Regarding the geography, whether it was even possible for the Bakers' to interact with the Iroquois is also highly unlikely. Anna Baker was born in Nova Scotia in May 1761, in an area regarded as the 14th American colony. In these pre-Revolutionary days when Nova Scotia was often regarded as a 14th American colony, the 1748 Treaty of Aix-la-Chapelle restored the island of Cape Breton and its mighty Louisbourg fortress to France, and Captain John Gorham was sent by Governor Shirley of Massachusetts to organize Nova Scotia’s defense. In 1749, with the founding of the British fortress of Halifax to counterbalance Louisbourg, Gorham’s assignment was to construct the first outpost fort from Halifax at the mouth of the Sackville River, the chief artery into the interior, to protect the settlement from the French and their allies, the Micmac Indians.
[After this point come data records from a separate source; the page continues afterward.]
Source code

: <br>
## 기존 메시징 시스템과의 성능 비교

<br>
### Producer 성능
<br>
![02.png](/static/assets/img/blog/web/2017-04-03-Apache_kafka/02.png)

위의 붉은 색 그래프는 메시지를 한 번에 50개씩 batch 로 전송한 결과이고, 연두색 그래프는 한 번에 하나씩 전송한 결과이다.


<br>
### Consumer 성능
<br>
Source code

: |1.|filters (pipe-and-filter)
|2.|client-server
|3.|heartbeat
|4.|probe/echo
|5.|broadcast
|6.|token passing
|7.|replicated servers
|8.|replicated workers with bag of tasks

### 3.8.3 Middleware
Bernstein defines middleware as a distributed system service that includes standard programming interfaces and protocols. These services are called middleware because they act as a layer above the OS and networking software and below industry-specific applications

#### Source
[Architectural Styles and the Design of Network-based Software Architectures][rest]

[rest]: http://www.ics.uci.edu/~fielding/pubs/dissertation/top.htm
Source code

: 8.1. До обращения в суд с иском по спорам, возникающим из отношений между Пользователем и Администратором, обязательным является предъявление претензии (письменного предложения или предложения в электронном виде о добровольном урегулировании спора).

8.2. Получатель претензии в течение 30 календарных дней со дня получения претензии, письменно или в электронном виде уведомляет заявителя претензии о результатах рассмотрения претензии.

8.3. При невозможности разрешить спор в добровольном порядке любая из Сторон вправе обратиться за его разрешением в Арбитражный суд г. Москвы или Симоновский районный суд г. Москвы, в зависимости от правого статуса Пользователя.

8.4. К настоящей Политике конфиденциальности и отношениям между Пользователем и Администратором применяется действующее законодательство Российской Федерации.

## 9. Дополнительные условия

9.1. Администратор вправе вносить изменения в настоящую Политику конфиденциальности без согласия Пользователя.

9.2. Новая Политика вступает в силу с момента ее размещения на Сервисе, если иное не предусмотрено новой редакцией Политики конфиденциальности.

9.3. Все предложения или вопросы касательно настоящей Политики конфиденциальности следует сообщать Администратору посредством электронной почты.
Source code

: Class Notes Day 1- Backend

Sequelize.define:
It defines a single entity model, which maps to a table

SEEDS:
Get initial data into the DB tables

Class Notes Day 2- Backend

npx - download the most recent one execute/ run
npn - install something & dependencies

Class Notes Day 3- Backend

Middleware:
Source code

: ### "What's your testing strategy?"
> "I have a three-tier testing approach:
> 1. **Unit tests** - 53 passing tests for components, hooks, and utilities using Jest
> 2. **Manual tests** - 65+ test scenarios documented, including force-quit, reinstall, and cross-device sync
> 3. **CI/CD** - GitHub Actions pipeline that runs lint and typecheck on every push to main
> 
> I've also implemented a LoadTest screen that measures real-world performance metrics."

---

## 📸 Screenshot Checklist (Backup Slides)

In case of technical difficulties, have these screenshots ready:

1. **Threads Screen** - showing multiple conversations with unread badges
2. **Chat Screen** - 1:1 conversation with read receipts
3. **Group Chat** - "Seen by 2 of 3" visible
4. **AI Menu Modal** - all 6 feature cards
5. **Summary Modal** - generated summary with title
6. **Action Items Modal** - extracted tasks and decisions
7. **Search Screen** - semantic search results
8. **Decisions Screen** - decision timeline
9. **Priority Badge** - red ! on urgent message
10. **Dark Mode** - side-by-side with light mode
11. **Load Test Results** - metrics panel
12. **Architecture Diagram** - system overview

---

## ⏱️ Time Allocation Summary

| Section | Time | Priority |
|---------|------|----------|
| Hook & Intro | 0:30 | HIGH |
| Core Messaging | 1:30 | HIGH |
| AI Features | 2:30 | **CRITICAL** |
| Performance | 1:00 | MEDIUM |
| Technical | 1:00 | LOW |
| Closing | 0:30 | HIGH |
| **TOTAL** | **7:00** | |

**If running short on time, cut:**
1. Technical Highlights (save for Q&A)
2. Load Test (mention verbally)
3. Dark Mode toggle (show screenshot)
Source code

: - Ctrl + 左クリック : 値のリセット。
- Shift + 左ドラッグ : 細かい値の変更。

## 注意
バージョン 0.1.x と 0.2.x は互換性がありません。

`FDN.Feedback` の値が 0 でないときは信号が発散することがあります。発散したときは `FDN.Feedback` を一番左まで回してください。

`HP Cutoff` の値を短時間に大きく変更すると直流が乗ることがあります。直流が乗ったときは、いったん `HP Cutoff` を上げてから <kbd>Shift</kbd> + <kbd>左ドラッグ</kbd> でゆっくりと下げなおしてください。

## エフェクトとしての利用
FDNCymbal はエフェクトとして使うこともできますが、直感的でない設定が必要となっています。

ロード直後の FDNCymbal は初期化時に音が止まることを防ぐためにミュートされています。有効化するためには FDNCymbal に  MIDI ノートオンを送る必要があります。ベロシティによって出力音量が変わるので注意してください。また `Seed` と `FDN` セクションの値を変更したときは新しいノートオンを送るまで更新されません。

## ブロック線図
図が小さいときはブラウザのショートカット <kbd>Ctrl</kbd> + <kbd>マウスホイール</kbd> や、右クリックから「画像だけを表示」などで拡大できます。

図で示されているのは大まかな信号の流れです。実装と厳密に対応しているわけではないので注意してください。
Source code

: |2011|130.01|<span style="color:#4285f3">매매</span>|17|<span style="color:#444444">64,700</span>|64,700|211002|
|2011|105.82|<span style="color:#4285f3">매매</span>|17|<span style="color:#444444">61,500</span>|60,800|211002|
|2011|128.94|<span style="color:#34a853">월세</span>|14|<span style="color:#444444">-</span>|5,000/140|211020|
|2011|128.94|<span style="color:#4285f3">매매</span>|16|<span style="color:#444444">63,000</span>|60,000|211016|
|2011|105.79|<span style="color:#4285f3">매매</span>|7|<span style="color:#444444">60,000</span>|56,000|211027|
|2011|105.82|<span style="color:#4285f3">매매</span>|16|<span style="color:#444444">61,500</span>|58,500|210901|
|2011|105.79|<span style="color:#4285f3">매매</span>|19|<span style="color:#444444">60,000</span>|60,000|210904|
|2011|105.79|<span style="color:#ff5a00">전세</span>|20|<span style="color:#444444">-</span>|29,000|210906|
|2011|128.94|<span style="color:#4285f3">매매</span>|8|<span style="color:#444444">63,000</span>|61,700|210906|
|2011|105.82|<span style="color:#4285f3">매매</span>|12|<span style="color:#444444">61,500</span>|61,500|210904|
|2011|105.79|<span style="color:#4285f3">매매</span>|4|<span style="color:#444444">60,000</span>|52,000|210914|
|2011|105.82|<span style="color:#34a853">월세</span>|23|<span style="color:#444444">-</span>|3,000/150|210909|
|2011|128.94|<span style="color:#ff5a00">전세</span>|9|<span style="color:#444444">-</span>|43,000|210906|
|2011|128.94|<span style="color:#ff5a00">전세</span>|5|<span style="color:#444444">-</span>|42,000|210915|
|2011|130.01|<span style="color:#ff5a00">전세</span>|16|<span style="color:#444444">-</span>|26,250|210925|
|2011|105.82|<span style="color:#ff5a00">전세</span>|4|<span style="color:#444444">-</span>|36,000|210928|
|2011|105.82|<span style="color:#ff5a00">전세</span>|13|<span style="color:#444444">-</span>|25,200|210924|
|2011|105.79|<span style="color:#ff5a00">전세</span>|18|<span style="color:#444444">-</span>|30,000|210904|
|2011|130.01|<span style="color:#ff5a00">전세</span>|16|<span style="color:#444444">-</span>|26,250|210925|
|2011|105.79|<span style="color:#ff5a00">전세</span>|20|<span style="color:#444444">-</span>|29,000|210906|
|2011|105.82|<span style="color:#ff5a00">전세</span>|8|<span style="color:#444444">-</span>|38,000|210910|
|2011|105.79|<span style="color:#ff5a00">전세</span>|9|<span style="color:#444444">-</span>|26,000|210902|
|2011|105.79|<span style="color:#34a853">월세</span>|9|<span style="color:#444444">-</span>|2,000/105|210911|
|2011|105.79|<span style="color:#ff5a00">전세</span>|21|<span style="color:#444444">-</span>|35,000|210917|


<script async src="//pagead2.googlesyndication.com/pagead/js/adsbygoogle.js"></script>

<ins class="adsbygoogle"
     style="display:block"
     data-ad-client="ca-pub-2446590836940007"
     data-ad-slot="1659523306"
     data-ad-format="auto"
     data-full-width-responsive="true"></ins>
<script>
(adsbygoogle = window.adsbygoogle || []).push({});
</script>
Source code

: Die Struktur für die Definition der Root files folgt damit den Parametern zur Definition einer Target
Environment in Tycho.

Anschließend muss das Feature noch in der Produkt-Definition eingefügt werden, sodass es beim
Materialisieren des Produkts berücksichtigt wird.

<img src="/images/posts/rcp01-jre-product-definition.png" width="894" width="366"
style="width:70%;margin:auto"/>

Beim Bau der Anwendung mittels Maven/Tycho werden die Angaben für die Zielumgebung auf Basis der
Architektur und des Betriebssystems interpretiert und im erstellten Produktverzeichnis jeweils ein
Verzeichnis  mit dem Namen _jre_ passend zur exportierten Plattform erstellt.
Known as a crack militiaman and a powerful Indian fighter, John Gorham installed his band of 60 to 100 Rangers, most of them Mohawk Indians from New England, at the new Fort Sackville. By 1761, when Anna Baker was born in Sackville, Gorham had died, and the command rested with his brother Joseph, who undertook some reorganization. The former militia became a unit in the regular army, and a blockhouse was erected. It may have been that Anna’s father, uncle, and male cousins became soldiers in the new command or were attached in another capacity.

To conclude, there is no proof of Native American heritage in the Churchill bloodline.